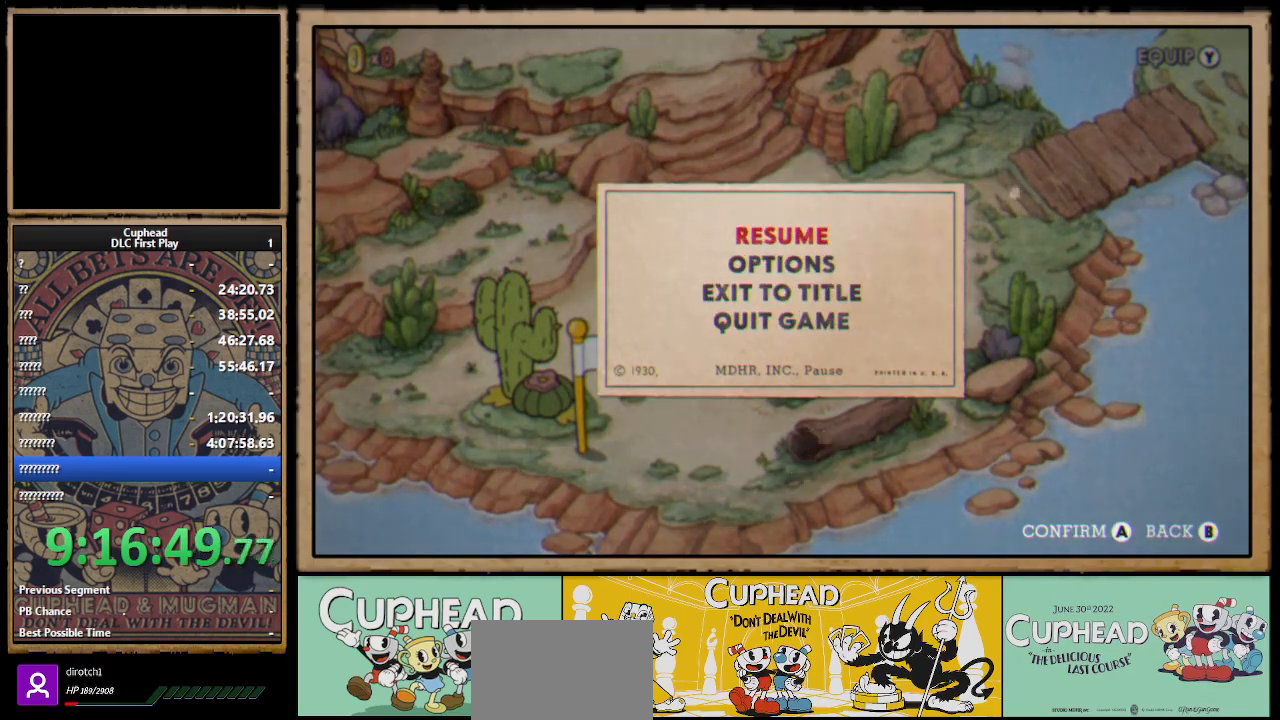
{"buttons": [], "left_stick": "center", "right_stick": "center", "events": []}
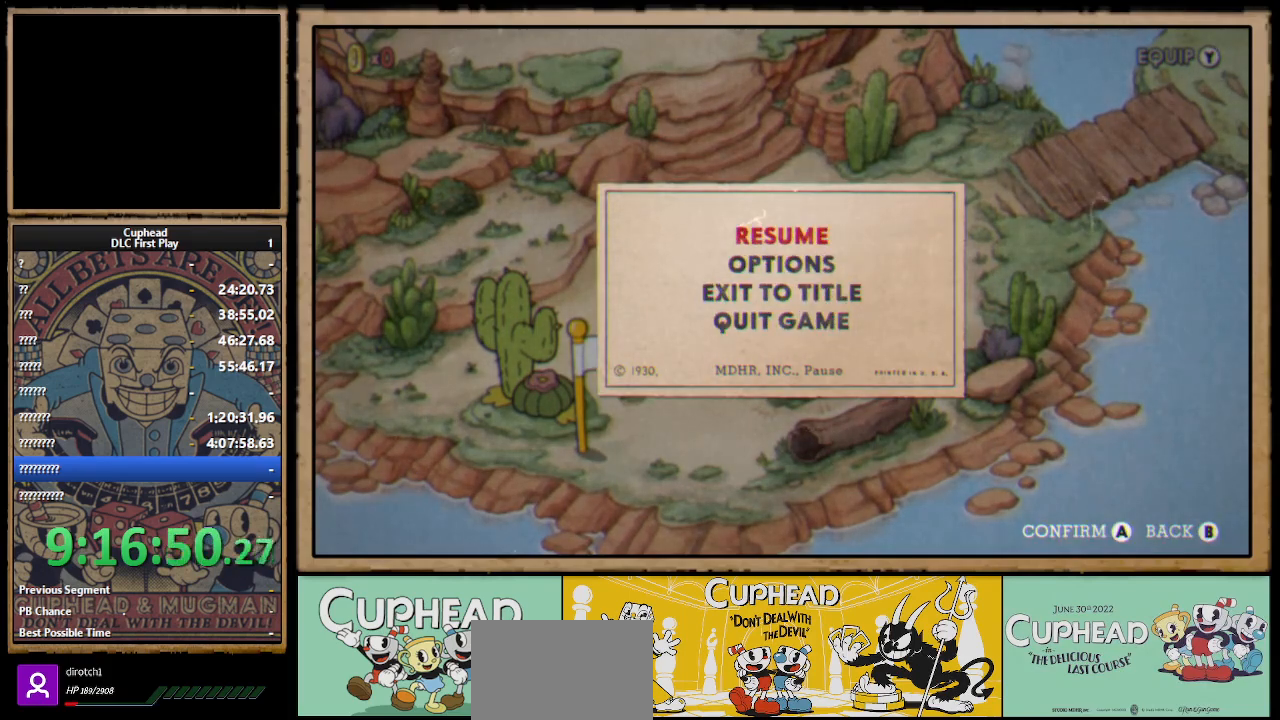
{"buttons": [], "left_stick": "center", "right_stick": "center", "events": [[233, "DPAD_DOWN", "down"], [333, "DPAD_DOWN", "up"], [433, "DPAD_DOWN", "down"], [500, "DPAD_DOWN", "up"]]}
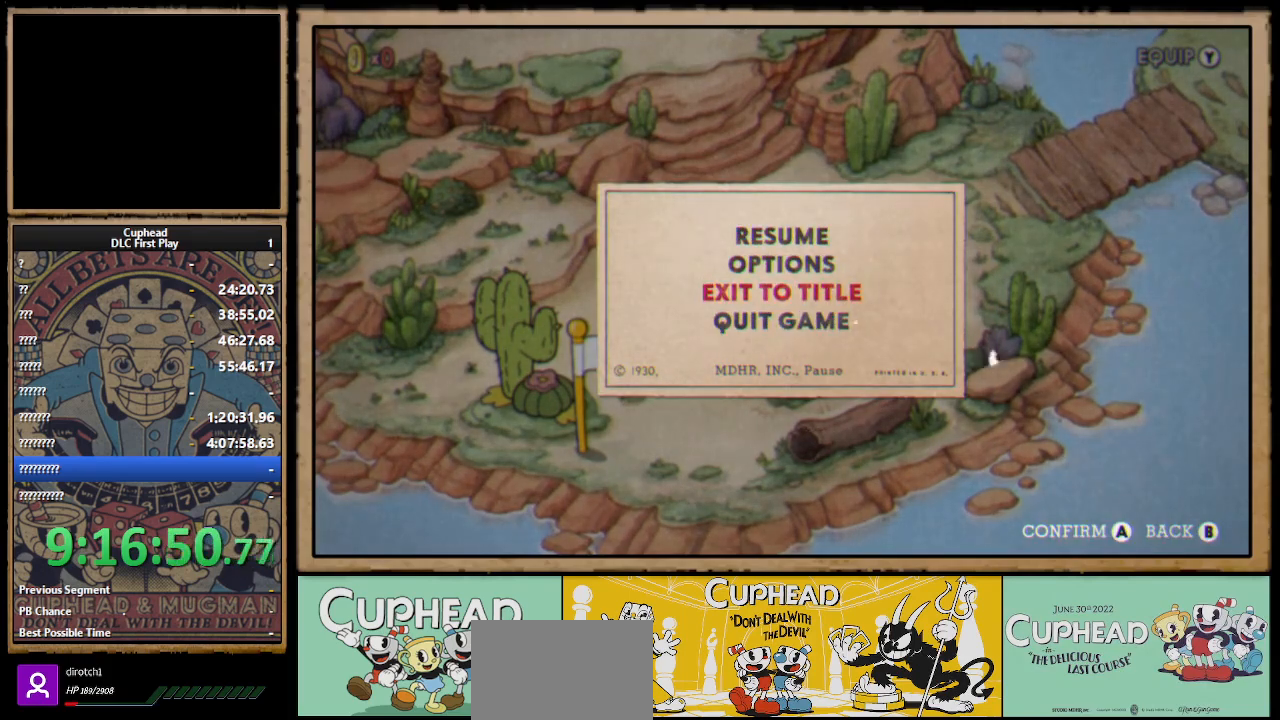
{"buttons": [], "left_stick": "center", "right_stick": "center", "events": [[333, "DPAD_UP", "down"], [400, "DPAD_UP", "up"]]}
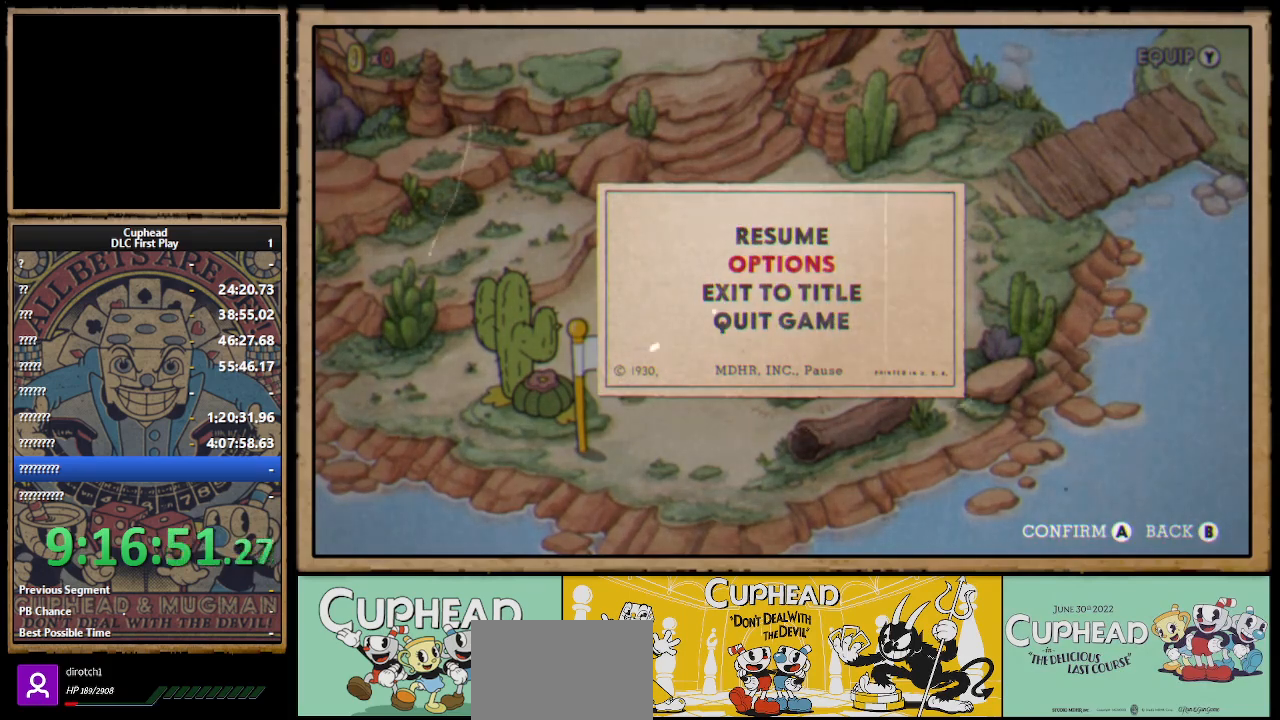
{"buttons": [], "left_stick": "center", "right_stick": "center", "events": [[67, "B", "down"], [183, "B", "up"]]}
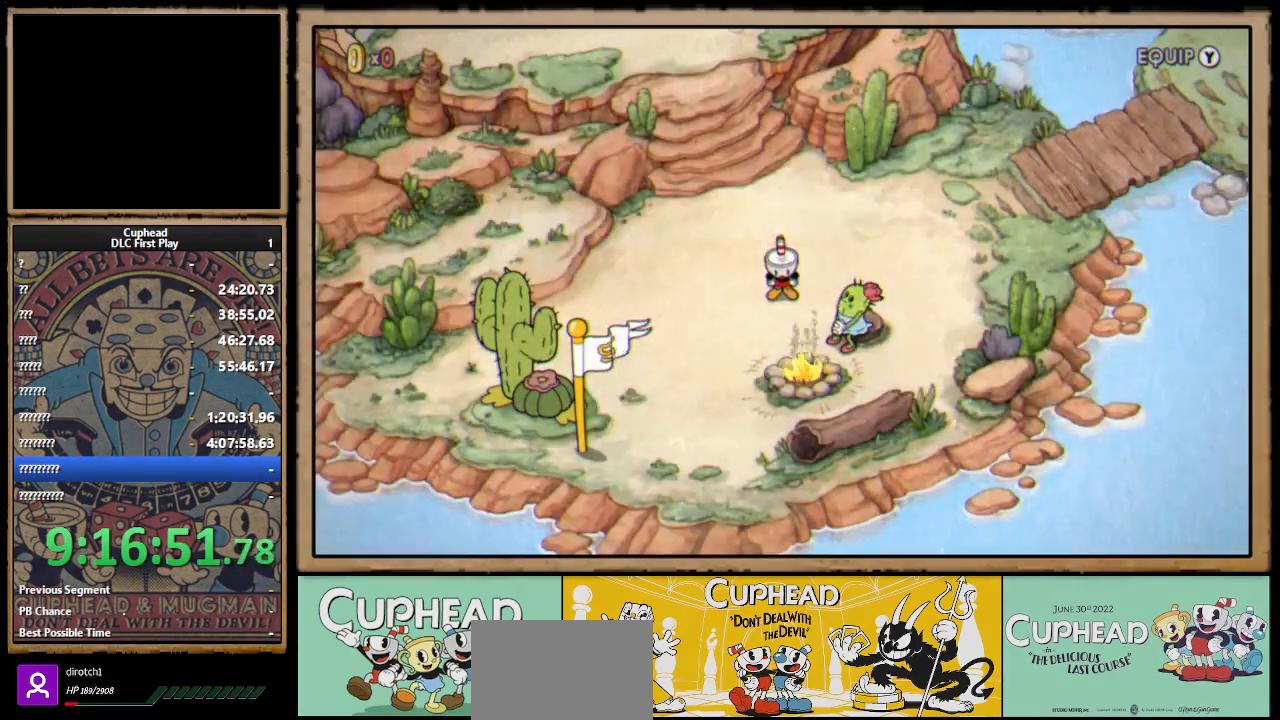
{"buttons": [], "left_stick": "center", "right_stick": "center", "events": [[150, "START", "down"], [283, "START", "up"]]}
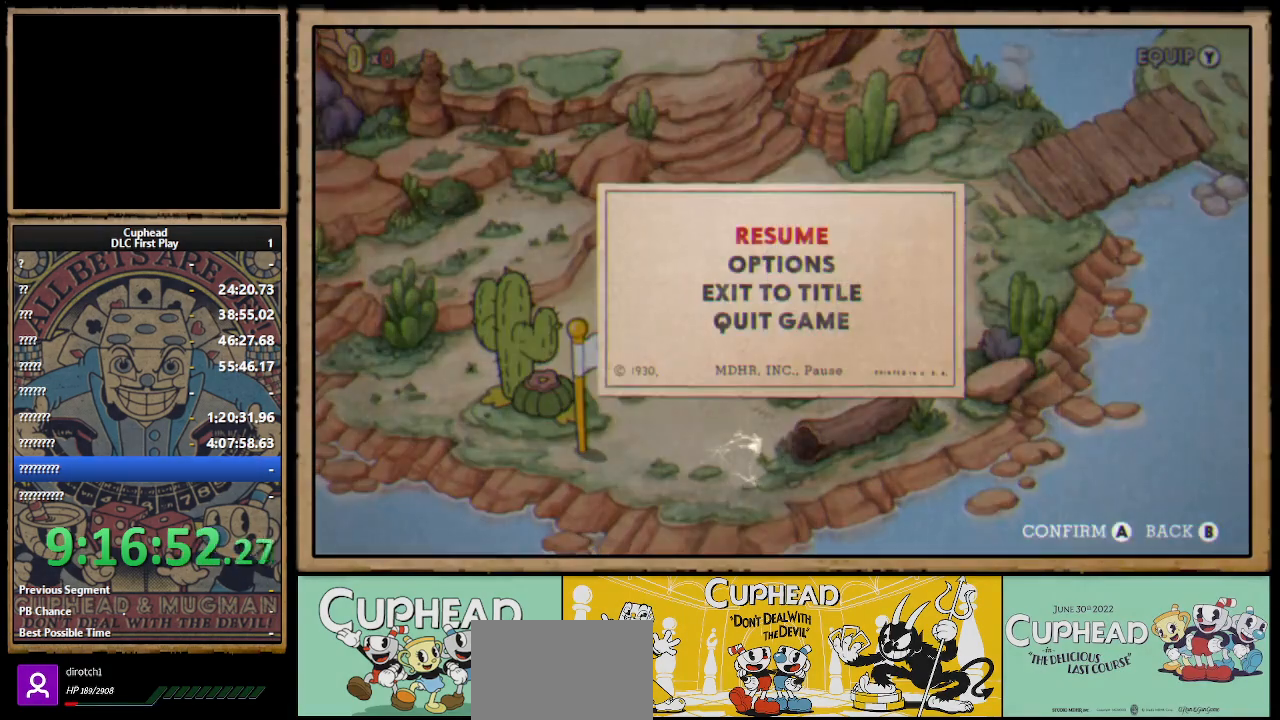
{"buttons": [], "left_stick": "center", "right_stick": "center", "events": [[33, "START", "down"], [133, "START", "up"], [267, "Y", "down"], [417, "Y", "up"]]}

- - -

[Aim of the exercise] Provide every line from the material that contains the word "START".

[Expected output]
{"buttons": [], "left_stick": "center", "right_stick": "center", "events": [[150, "START", "down"], [283, "START", "up"]]}
{"buttons": [], "left_stick": "center", "right_stick": "center", "events": [[33, "START", "down"], [133, "START", "up"], [267, "Y", "down"], [417, "Y", "up"]]}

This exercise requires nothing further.